PASSAGE ▸
Starting this September, child protective services agents across Texas will be required to read parents their constitutional rights, the same way that police do for criminal suspects, reports ProPublica. Under a new law enacted by the state Legislature, caseworkers there will be informing parents under investigation that they have the right to remain silent, to have a lawyer present and to decline searches of their home or of their children without a court order.
The legislation will in many cases benefit Black,
Hispanic and low-income families who often have their lives and homes upended
by CPS officers. It was signed by Gov. Greg Abbott, a conservative Republican
who previously has been criticized for pushing policies
detrimental to those groups.
Meanwhile in New York state, an almost identical
bill was blocked by state Senate majority leader Andrea Stewart-Cousins, a
liberal Democrat. She prevented the measure, which had dozens of co-sponsors
and a groundswell of grassroots support, from even getting a vote — showing how
child welfare issues often defy typical partisan binaries.
Stewart-Cousins’ office declined ProPublica’s
requests for comment about her reasoning.

PROBLEMS AND TASKS ▸
1. Do these statements agree with the passage? Answer yes or no for each and quote the exact words of the passage that settle it. (a) Gov. Greg Abbott signed the Texas law. (b) The New York bill came to a vote in the state Senate. (c) Stewart-Cousins’ office explained her reasoning to ProPublica.
2. Return, word for word, the part of the passage that opens with the words containing "The legislation will" and closes with "about her reasoning.".

INFORMATION SHOWN ▸
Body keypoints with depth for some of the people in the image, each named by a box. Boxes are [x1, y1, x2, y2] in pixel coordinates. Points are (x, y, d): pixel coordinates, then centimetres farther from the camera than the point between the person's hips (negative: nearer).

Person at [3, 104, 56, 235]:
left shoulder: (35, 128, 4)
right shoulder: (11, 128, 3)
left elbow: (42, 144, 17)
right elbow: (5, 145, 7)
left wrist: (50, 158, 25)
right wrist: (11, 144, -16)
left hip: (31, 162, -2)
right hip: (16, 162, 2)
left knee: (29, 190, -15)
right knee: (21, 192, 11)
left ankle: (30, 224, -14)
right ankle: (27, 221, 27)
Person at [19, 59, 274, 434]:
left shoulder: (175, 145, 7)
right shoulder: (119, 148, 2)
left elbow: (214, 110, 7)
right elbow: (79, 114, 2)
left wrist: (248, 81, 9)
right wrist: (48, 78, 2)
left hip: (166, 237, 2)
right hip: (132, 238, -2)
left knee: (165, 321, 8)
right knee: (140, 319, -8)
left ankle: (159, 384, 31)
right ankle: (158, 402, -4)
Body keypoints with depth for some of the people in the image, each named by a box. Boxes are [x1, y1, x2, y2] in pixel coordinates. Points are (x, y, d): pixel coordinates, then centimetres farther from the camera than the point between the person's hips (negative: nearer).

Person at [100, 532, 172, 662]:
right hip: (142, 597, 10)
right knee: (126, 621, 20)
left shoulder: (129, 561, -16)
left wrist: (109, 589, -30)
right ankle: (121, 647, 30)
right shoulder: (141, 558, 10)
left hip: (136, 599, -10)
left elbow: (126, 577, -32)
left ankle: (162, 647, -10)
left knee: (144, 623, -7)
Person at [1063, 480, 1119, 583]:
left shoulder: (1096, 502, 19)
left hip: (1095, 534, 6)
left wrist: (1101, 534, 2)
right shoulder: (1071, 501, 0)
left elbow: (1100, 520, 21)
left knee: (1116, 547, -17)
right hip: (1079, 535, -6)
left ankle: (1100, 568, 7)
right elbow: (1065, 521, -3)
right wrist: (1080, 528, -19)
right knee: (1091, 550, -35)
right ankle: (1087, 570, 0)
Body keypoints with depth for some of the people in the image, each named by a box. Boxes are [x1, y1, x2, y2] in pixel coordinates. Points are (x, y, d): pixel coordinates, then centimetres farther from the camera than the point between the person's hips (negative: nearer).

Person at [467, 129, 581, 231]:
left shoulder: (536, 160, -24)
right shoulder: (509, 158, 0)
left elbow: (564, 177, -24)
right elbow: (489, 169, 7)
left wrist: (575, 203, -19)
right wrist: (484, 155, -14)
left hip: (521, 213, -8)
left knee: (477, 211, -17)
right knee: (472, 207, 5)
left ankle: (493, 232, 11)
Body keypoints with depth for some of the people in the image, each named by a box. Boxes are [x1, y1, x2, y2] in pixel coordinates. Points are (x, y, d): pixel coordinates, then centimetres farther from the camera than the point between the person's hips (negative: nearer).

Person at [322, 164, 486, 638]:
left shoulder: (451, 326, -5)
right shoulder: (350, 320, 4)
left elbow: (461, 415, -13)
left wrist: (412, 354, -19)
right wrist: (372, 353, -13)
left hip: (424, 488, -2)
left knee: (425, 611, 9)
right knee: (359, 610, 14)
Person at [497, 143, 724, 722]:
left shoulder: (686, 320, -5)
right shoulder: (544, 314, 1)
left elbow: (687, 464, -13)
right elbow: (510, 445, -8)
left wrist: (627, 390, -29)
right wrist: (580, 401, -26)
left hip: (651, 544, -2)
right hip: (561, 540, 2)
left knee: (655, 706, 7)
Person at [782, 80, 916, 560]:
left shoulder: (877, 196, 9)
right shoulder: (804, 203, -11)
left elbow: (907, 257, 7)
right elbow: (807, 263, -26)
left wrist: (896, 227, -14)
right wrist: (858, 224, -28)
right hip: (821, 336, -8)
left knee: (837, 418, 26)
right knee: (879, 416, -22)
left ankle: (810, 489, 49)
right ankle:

TASK RESULTS ▸
1.
(a) Yes: "It was signed by Gov. Greg Abbott"
(b) No: "She prevented the measure, which had dozens of co-sponsors and a groundswell of grassroots support, from even getting a vote"
(c) No: "Stewart-Cousins’ office declined ProPublica’s requests for comment about her reasoning."

2.
The legislation will in many cases benefit Black,
Hispanic and low-income families who often have their lives and homes upended
by CPS officers. It was signed by Gov. Greg Abbott, a conservative Republican
who previously has been criticized for pushing policies
detrimental to those groups.
Meanwhile in New York state, an almost identical
bill was blocked by state Senate majority leader Andrea Stewart-Cousins, a
liberal Democrat. She prevented the measure, which had dozens of co-sponsors
and a groundswell of grassroots support, from even getting a vote — showing how
child welfare issues often defy typical partisan binaries.
Stewart-Cousins’ office declined ProPublica’s
requests for comment about her reasoning.